The results in Table 9 show that the proposed GWO+SVM ensemble method achieved a promising accuracy for DNA splice junction prediction compared to the state-of-the-art methods. The proposed hybrid method combines the strengths of two powerful machine learning algorithms: the Grey Wolf Optimizer and the Support Vector Machine.

Discussion

Within this research work, the two-layer method suggested in this study was evaluated for splicing junction DNA classification. The technique was evaluated on the Primate Splice-Junction Gene Sequences dataset, a part of the StatLog project, and its results were compared with the state-of-the-art methodology. The findings indicate that the proposed ensemble GWO-SVM model can be efficiently employed to predict DNA splicing junction type and has achieved a performance rate of 96.63%. Therefore, this is a significant step because precise DNA splice junction prediction is crucial during gene analysis, disease diagnosis, and bio-drug discovery.
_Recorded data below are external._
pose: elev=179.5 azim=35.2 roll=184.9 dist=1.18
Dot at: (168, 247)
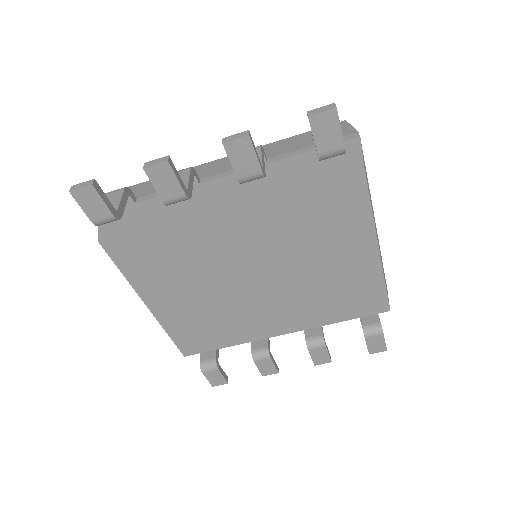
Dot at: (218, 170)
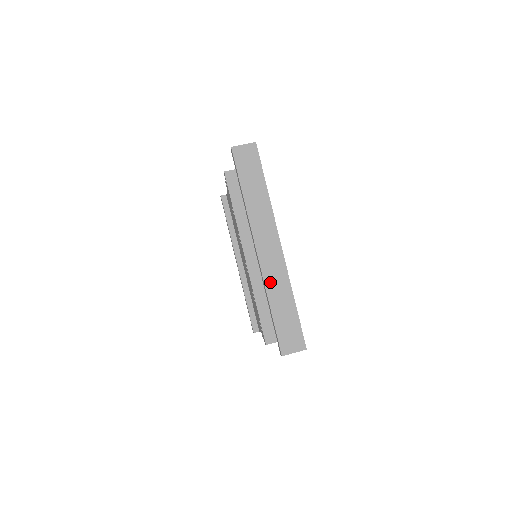
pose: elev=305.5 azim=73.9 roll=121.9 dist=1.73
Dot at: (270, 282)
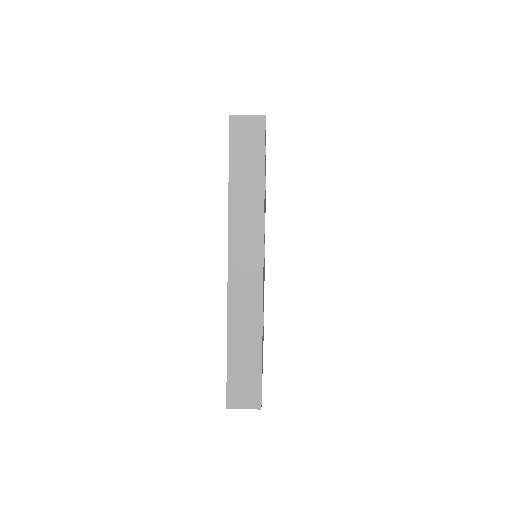
Dot at: (235, 310)
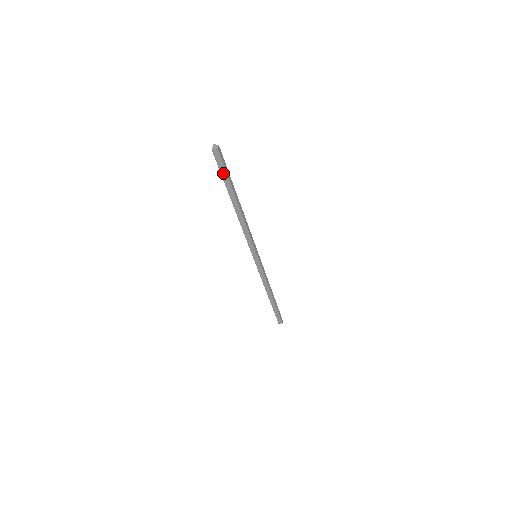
The key idea of the GWO+SVM ensemble is the joint utilization of the vital characteristics of the grey wolf optimizer for feature selection and ensemble learning for classification. The proposed ensemble model can choose the features and predict the DNA junction type correctly. This work provides an approach with much potential to be used by researchers and clinicians working in different fields of biology and medicine.

It should be noted that this study used 3186 splice junctions during the experiments, which are available in the Primate Splice-Junction gene sequences. However, future research with more diverse and extensive datasets should be carefully done to assess the designed approach’s applicability. To further advance this research and explore its full potential, evaluating the ensemble approach’s performance with different feature selection methods should be investigated. Developing the approach for analyzing other biological sequences will also be a significant step toward understanding gene regulation.

Conclusion

This study presents an efficient two-layer hybrid approach based on ensemble learning for DNA splice junction classification. The first layer employs an optimization strategy for feature reduction and selection. The grey wolf optimizer (GWO) is applied to identify the most relevant features from the DNA sequence. On the other hand, the second layer applies an ensemble machine learning model trained on the selected features generated by the previous layer. The cross-validation approach thoroughly evaluates the classifier’s generalization ability, while majority voting assures a solid final decision. The experiments were carried out on Primate Splice-Junction Gene Sequences (DNA) derived from the StatLog project, a processed version of the Irvine database. The proposed method outperforms existing approaches regarding classification accuracy and generalization performance. The results demonstrated that the suggested methodology is more robust to overfitting, highlighting its potential as a promising tool for DNA splice junction classification in computational biology.